As Covid restrictions eased in the third quarter of 2021, Kenya recorded another 217,873 tourist arrivals. Still, as the year comes to a close, it is clear that the numbers will be far from the pre-Covid arrivals.
According to the United Nations Development Programme, wildlife tourism supported 21.8 million jobs globally. In Africa, this percentage is higher, at 36.3 per cent.
However, a survey done by safaribookings.com in early December this year showed that most tourism-oriented countries in sub-Saharan Africa reported a 75 per cent decline in tourism bookings since the onset of the pandemic.
Edwina Ngigi from Africa Travel Waves Safaris says the pandemic created panic among international travellers who feared being caught up in lockdowns in Kenya and elsewhere as governments tightened their border
controls to limit the spread of the virus.
"Our potential clients' main concern is being locked down or quarantined in the destination country due to either testing positive with the virus or, in the case of a sudden outbreak, flights getting cancelled. They would rather remain in their own country," Ngugi told SafariBookings.com.
In a previous interview, Mike Macharia, head of Kenya Association of Hotelkeepers and Caterers, reckoned that hotels in Kenya lost close to Sh50 billion between March and May this year.
In May 2020, the painful loss in hotel business was brought home by the indefinite closure of Norfolk Hotel, one of the country’s iconic establishments, after 116 years of operations. Radisson Blu, the Upper Hill hotel that took the country by storm is yet to reopen after shutting its door in December 2020.
In mid-October this year, news filtered in that yet another iconic hotel in Kenya, Treetops, was closing down after operating for 90 years. Treetops gained world acclaim in February 1952 when it hosted a young Princess Elizabeth Alexander Mary on the night before she became Queen of England.
For an industry that heavily relied on foreign visitors, it had to start looking inward and incentivize locals in reviving an industry that was on its knees. Domestic tourism numbers had grown from 3,645,144 in 2017 to 3,974,243 in 2018, a nine per cent growth. “The opening of travel will begin domestically,” said Kenya Tourist Board head Betty Radier. “Here we should begin to show our preparedness and that we are ready to make sure that they are safe within our facilities.”
Kenyans heeded the call and despite curfews and lockdowns, visited the parks and reserves in large numbers. Nairobi National Park saw local visitor numbers soar with some reporting traffic jams within the park. Masai Mara too saw a surge in the number of locals, some who were visiting Mara for the first time.
In a previous interview, Radier said it is too early to write off tourism just because Covid happened. “Tourism will be back but in a different form if Kenya goes beyond selling the traditional products such as the sandy beaches and bush experience. We have curated special products that guarantee personal satisfaction,” she said.

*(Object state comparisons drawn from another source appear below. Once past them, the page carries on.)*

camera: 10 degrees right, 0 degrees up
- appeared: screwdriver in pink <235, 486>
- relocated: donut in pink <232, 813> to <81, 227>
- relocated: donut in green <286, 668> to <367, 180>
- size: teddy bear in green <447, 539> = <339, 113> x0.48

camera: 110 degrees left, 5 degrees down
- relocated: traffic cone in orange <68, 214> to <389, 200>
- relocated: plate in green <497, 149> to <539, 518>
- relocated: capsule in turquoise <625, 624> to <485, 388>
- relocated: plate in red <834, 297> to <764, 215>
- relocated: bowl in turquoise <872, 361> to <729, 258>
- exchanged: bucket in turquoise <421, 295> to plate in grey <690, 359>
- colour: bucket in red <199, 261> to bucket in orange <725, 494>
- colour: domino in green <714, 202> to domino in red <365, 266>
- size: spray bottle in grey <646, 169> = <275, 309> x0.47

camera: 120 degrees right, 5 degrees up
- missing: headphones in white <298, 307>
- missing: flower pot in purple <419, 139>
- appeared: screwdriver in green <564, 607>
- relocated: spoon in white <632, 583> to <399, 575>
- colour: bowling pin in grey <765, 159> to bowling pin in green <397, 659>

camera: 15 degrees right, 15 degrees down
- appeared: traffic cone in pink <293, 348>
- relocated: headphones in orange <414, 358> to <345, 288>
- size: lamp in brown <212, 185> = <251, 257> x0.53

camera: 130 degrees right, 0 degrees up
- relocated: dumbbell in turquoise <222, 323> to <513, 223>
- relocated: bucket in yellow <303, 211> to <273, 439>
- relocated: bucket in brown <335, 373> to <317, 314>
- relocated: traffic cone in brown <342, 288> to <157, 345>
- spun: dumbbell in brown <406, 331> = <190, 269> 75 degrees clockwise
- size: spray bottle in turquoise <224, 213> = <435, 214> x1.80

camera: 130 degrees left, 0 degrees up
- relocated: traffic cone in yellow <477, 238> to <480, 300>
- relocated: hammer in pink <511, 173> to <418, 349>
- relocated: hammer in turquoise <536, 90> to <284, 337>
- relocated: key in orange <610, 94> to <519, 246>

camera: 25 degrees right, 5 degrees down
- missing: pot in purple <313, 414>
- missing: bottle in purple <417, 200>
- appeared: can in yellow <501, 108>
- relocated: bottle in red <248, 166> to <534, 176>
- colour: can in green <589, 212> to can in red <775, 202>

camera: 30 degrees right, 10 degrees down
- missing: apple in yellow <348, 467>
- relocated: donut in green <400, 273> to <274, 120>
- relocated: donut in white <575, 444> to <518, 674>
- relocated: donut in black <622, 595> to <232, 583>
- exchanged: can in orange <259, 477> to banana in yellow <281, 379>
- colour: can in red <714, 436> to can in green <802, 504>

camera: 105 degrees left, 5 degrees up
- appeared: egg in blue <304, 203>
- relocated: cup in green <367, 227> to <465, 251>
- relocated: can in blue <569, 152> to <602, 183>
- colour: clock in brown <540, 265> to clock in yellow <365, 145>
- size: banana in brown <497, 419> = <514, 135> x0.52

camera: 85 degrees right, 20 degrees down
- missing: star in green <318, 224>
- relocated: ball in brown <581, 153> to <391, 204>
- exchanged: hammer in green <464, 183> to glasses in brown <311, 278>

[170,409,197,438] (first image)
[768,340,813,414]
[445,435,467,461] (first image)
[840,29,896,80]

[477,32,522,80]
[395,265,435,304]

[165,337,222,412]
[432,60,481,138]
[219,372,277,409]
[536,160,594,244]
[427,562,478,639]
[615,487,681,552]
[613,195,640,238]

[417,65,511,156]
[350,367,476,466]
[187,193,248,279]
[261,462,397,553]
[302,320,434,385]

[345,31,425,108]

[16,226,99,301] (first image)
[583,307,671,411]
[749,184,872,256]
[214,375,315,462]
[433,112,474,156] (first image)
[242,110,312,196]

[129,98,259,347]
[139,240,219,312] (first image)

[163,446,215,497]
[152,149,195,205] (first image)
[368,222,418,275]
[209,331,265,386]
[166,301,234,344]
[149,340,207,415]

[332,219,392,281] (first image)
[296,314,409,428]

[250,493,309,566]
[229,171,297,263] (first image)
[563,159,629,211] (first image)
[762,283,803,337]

In 2019, the ministry came up with 44 “Signature Experiences” or unique, authentic and exceptional events meant to resonate both with locals and foreigners alike. These included walking safaris in Karisia Forest, camping experiences in northern Kenya, outdoor adventure events such as abseiling and rock climbing at the Kenyan outback, bordered on one side by Mount Kenya.
Others are wildlife experience at the edge of the city while visiting an organic farm at the Ololo Safari Lodge and Farm, helicopter tour over Mount Kenya and combining it with fly fishing in nearby crater lakes and humpback whale tracking in Watamu.
“We want visitors, both local and international, to go beyond the beach and bush experience. Kenya has a diverse local culture that can be packaged to attract tourists all year round unlike the seasonal events such as the wildebeest migration. There is no reason why a foreigner would go through so much trouble in the days of Covid only to come and see a lion. Diversity is the next frontier in this business,” said Radier.
It has been a rough two years for the tourism industry in Kenya. With days to 2022, another Covid-19 variant, Omicron, is on the march. What effect will it have on an industry that has been showing signs of recovery of late? Only time will tell.